Problem:
Using the material below, repeat exactly the lines from the one with "The red piece is" through the one with "Each numbered row", ends included, without any images.

Available data:
# # #
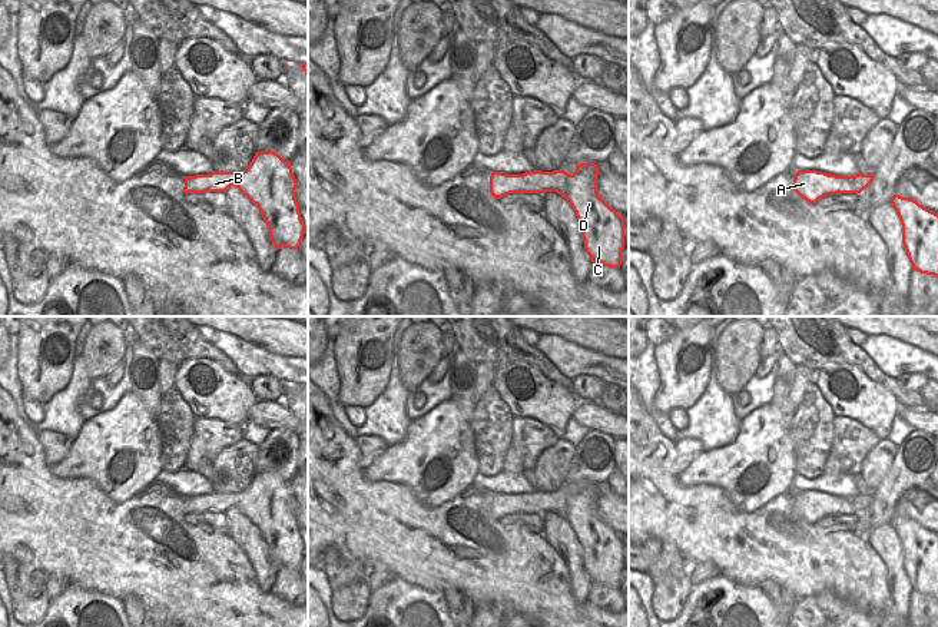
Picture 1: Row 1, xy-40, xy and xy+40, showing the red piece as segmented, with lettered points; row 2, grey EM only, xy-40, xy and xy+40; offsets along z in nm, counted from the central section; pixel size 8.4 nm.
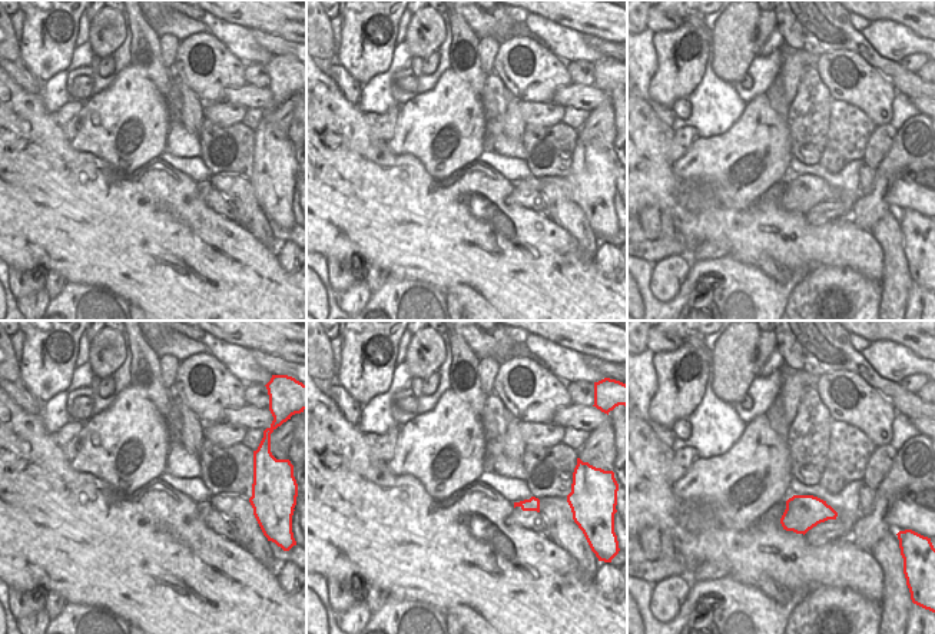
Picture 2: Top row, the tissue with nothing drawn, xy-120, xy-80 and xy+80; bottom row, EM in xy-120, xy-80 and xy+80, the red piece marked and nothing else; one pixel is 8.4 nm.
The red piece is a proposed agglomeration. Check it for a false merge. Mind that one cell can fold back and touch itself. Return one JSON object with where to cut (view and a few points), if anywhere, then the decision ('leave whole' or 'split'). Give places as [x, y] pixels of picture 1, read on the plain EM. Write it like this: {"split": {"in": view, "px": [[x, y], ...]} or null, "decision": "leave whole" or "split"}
{"split": null, "decision": "leave whole"}

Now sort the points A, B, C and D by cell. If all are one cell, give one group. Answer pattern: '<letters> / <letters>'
A B C D

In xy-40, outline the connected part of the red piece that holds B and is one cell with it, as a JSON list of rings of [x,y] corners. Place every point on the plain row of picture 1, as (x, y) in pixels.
[[[256,472],[243,492],[212,492],[211,495],[186,497],[183,514],[226,512],[231,507],[236,507],[259,530],[276,571],[282,567],[299,570],[308,548],[301,540],[299,525],[295,520],[298,502],[289,481],[284,481],[275,472]]]

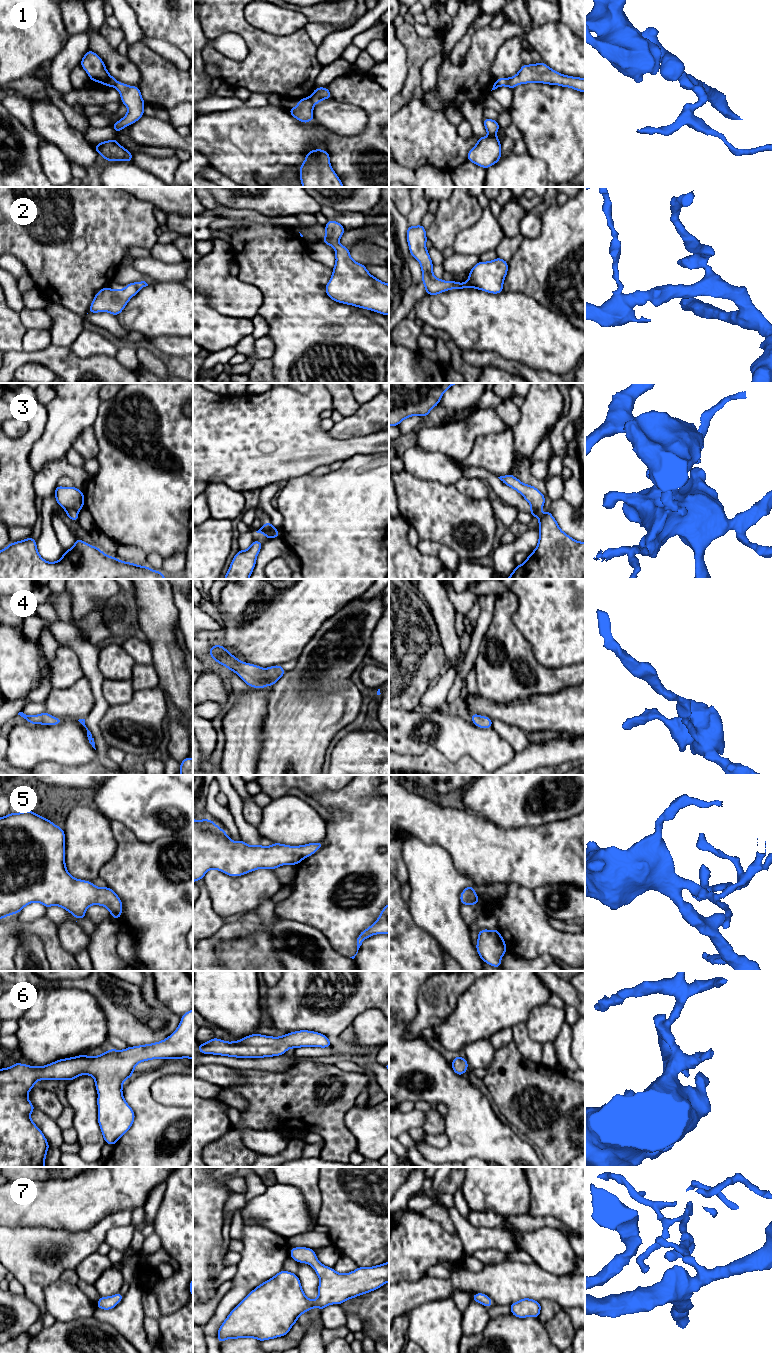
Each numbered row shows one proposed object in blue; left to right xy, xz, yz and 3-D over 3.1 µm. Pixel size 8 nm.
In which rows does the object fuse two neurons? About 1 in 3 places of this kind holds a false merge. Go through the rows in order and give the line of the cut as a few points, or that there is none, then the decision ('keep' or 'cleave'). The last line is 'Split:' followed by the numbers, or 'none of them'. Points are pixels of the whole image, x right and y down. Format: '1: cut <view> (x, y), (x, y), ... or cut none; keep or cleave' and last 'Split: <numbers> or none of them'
1: cut xz (308, 97), (314, 104); cleave
2: cut none; keep
3: cut xz (262, 526), (266, 531), (271, 531); cleave
4: cut none; keep
5: cut none; keep
6: cut none; keep
7: cut none; keep
Split: 1, 3

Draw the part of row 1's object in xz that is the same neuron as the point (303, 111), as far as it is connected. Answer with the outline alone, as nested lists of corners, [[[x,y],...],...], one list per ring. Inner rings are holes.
[[[309,97],[299,99],[298,105],[296,107],[290,108],[289,113],[300,120],[302,123],[309,123],[314,119],[313,107],[314,103],[310,100]]]

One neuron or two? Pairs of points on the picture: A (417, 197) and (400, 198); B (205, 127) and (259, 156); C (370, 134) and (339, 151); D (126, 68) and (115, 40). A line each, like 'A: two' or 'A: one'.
A: two
B: one
C: one
D: two

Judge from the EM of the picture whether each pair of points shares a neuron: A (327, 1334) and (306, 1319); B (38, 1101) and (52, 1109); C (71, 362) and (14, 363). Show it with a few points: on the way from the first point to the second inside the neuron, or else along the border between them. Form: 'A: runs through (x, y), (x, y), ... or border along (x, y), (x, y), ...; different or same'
A: border along (321, 1330), (323, 1342); different
B: runs through (41, 1101), (49, 1107); same
C: runs through (57, 358), (28, 357); same

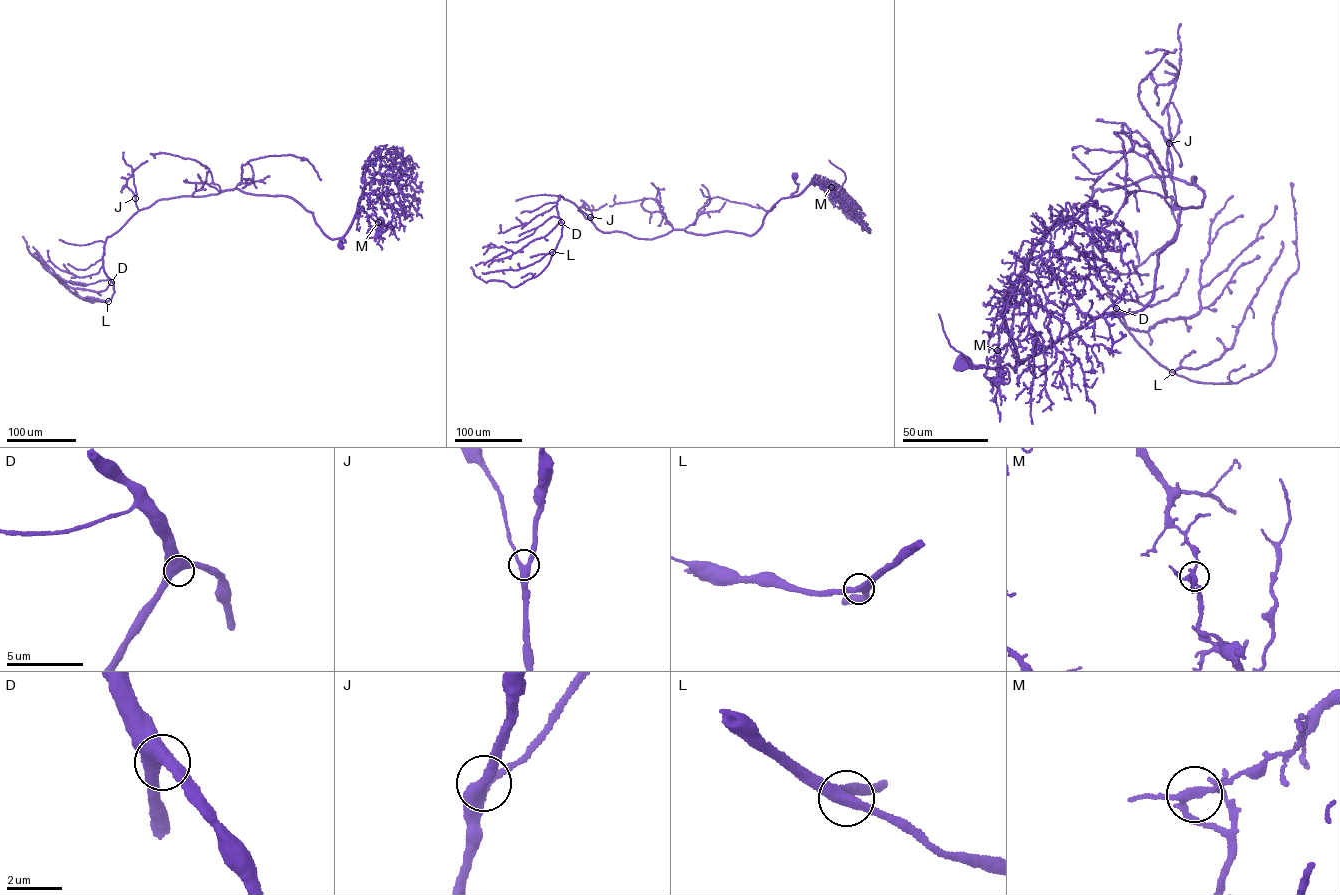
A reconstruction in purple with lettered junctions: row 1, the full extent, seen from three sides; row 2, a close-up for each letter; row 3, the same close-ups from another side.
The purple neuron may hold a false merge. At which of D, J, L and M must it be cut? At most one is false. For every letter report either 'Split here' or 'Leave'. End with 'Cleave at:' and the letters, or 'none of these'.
D: Leave
J: Leave
L: Leave
M: Split here
Cleave at: M

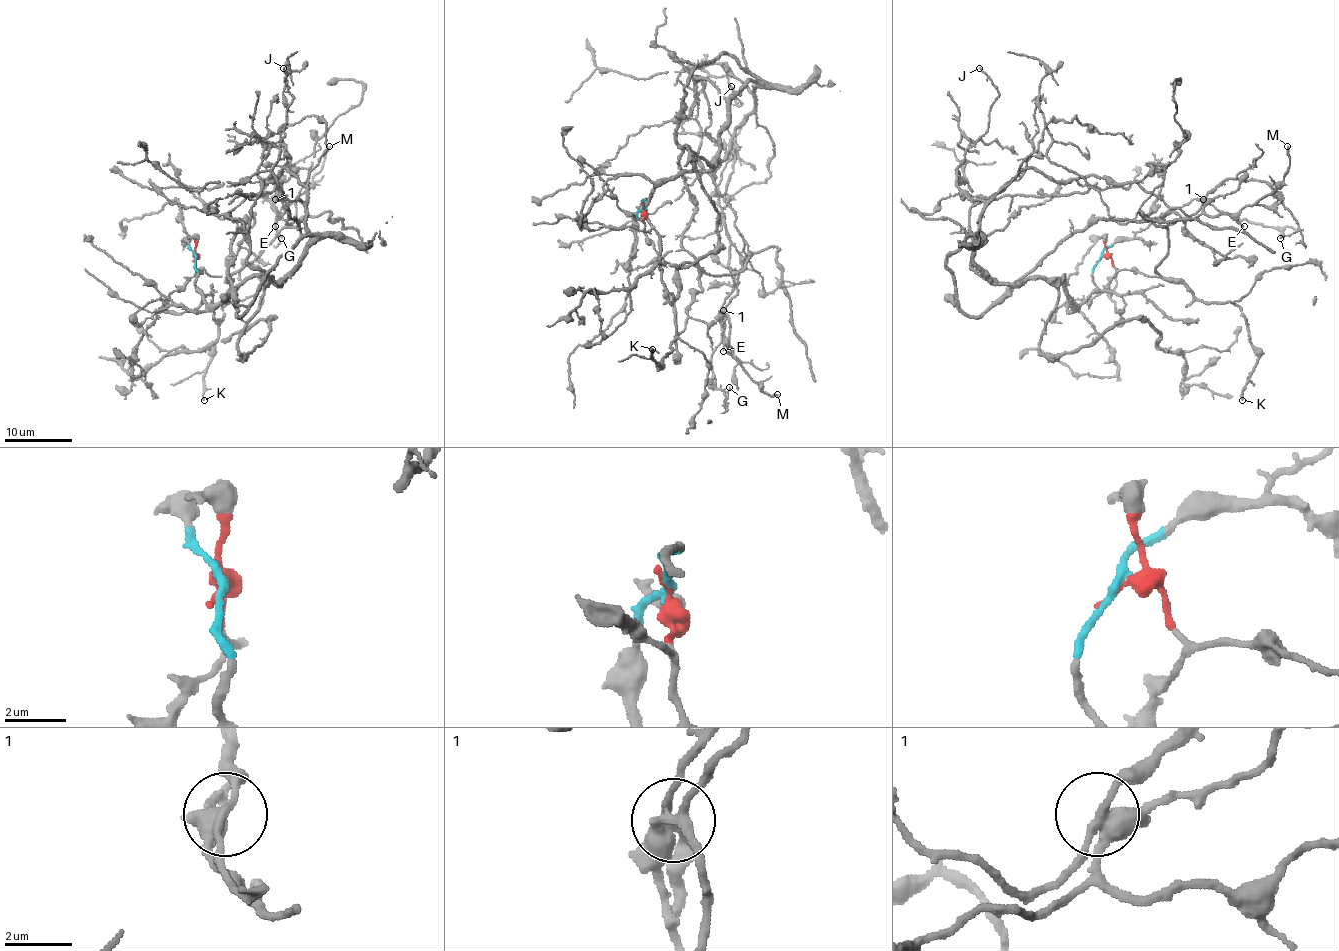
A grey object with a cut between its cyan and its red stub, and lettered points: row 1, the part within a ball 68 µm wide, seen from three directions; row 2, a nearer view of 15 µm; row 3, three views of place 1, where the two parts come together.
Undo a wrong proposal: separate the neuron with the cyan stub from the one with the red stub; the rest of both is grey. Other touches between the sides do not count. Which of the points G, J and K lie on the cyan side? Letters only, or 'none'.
# # #
Solved problem:
The red piece is a proposed agglomeration. Check it for a false merge. Mind that one cell can fold back and touch itself. Return one JSON object with where to cut (view and a few points), if anywhere, then the decision ('leave whole' or 'split'). Give places as [x, y] pixels of picture 1, read on the plain EM. Write it like this: {"split": {"in": view, "px": [[x, y], ...]} or null, "decision": "leave whole" or "split"}
{"split": null, "decision": "leave whole"}

Now sort the points A, B, C and D by cell. If all are one cell, give one group. Answer pattern: '<letters> / <letters>'
A B C D

In xy-40, outline the connected part of the red piece that holds B and is one cell with it, as a JSON list of rings of [x,y] corners. Place every point on the plain row of picture 1, as (x, y) in pixels.
[[[256,472],[243,492],[212,492],[211,495],[186,497],[183,514],[226,512],[231,507],[236,507],[259,530],[276,571],[282,567],[299,570],[308,548],[301,540],[299,525],[295,520],[298,502],[289,481],[284,481],[275,472]]]

Each numbered row shows one proposed object in blue; left to right xy, xz, yz and 3-D over 3.1 µm. Pixel size 8 nm.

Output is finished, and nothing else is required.